Et si cela vous parait trop compliqué :
– ail frais, 200 ml d’alcool pour pour 100 g de plante
– ail sec, 500 ml d’alcool à 45° pour 100 g de plante
Bonjour Christophe,
Tout d’abord, je vous remercie pour votre article si intéressant, et pour votre site en général. =)
J’aurai une question à propos des teintures à base de résine. J’ai lu dans les commentaire que seul l’alcool pur permet de dissoudre les résines. Cependant j’aimerai savoir si une macération avec du Rhum à 50° pourrait quand même permettre d’extraire correctement les principes actifs d’une résine comme la myrrhe par ex?
Cordialement.
Bonjour Julien,
Un alcool à 50° va extraire une partie de la résine, mais cela sera loin d’être une préparation optimale. Donc « extraire correctement », non, mais si c’est tout ce que vous avez, c’est peut être mieux que rien. Ceci étant dit, j’ai toujours teinturé ma myrrhe avec de l’alcool pur, donc je ne peux pas confirmer avec certitude, le mieux est d’essayer de faire une macération.

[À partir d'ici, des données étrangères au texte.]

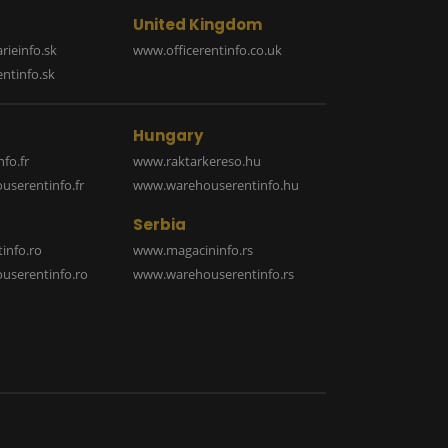
United Kingdom
rieinfo.sk
www.officerentinfo.co.uk
ntinfo.sk
Hungary
fo.fr
www.raktarkereso.hu
serentinfo.fr
www.warehouserentinfo.hu
Serbia
info.ro
www.magacininfo.rs
serentinfo.ro
www.warehouserentinfo.rs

Je vous remercie pour votre réponse. Bon, je pense que je tenterai un échantillons en attendant de pouvoir me procurer de l’alcool à 90° non dénaturé.
Bonjour,
Je m’intéresse à l’ortie pour faire un purin pour soigner mes plantes (très bon antifongique et engrais). Je cherche donc à faire macérer l’ortie.
Quel est le solvant le plus adéquate pour cela d’après vous ? Vous semblez conseiller eau+alcool dans votre article, mais dans certains commentaires vous dites que de l’eau suffit avec l’ortie.
Merci d’avance.
Bonjour Emilie,
Le purin d’ortie est une préparation un peu spéciale qui requiert une étape de fermentation. Pour cela, on utilise de l’eau uniquement. Pas d’alcool (de plus l’alcool ne serait pas approprié pour un arrosage ou une vaporisation sur les plantes).
Et oui, dans mon humble opinion, l’ortie est une plante à infusion et pas à teinture.